MARVEL: Multimodal Adaptive Reasoning-intensiVe Expand-rerank and retrievaL
New research framework achieves 37.9 nDCG@10 on MM-BRIGHT, beating top vision-language encoders by over 10 points.
A research team led by Mahmoud SalahEldin Kasem has published a paper introducing MARVEL (Multimodal Adaptive Reasoning-intensiVe Expand-rerank and retrievaL), a novel AI pipeline designed to solve the persistent challenge of retrieving relevant text documents based on complex, multimodal queries that combine images and text.

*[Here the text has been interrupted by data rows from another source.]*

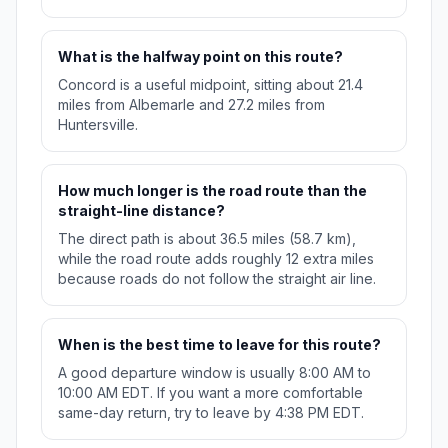
What is the halfway point on this route?
Concord is a useful midpoint, sitting about 21.4
miles from Albemarle and 27.2 miles from
Huntersville.
How much longer is the road route than the
straight-line distance?
The direct path is about 36.5 miles (58.7 km),
while the road route adds roughly 12 extra miles
because roads do not follow the straight air line.
When is the best time to leave for this route?
A good departure window is usually 8:00 AM to
10:00 AM EDT. If you want a more comfortable
same-day return, try to leave by 4:38 PM EDT.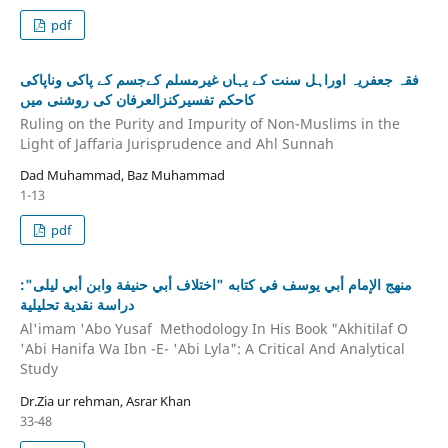
pdf
فقہ جعفریہ اوراہل سنت کے یہاں غیرمسلم کےجسم کے پاکی وناپاکی
کاحکم تفسیرکنزالعرفان کی روشنی میں
Ruling on the Purity and Impurity of Non-Muslims in the
Light of Jaffaria Jurisprudence and Ahl Sunnah
Dad Muhammad, Baz Muhammad
1-13
pdf
منهج الإمام أبي يوسف في كتابه "اختلاف أبي حنيفة وابن أبي ليلى":
دراسة نقدية تحليلية
Al'imam 'Abo Yusaf Methodology In His Book "Akhitilaf O
'Abi Hanifa Wa Ibn -E- 'Abi Lyla": A Critical And Analytical
Study
Dr.Zia ur rehman, Asrar Khan
33-48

The core problem is that even the best vision-language encoders achieve only a 27.6 nDCG@10 score on the reasoning-intensive MM-BRIGHT benchmark, underperforming text-only systems. The researchers argue that effective multimodal search requires three tightly integrated capabilities that current approaches handle in isolation: expanding a query's latent intent, retrieving with a model trained for complex reasoning, and reranking results via explicit step-by-step reasoning.
MARVEL's architecture unifies these three stages. First, it uses an LLM to expand the user's query. Second, it employs a custom fine-tuned dense retriever called MARVEL-Retriever, which is specifically trained to handle complex multimodal reasoning. Finally, it reranks the candidate documents using GPT-4o to perform chain-of-thought reasoning, with an optional multi-pass reciprocal rank fusion step for further refinement. Evaluated across 29 diverse technical domains within the MM-BRIGHT benchmark, MARVEL achieved a state-of-the-art score of 37.9 nDCG@10. This represents a significant +10.3 point improvement over the previous best multimodal encoder and outperformed all single-stage baselines in 27 out of 29 domains, only matching baselines in highly specialized fields like Cryptography and Quantum Computing. The results strongly validate the team's hypothesis that a unified expand-retrieve-rerank framework is superior for reasoning-intensive multimodal information retrieval tasks.
- Achieves 37.9 nDCG@10 on MM-BRIGHT benchmark, a +10.3 point gain over the previous best vision-language encoder.
- Unifies three stages: LLM query expansion, a reasoning-enhanced dense retriever (MARVEL-Retriever), and GPT-4o-based chain-of-thought reranking.
- Outperforms single-stage baselines in 27 of 29 technical domains, proving the effectiveness of its integrated pipeline design.
Why It Matters
This framework significantly improves AI's ability to search technical documents using complex image-and-text queries, advancing multimodal RAG systems.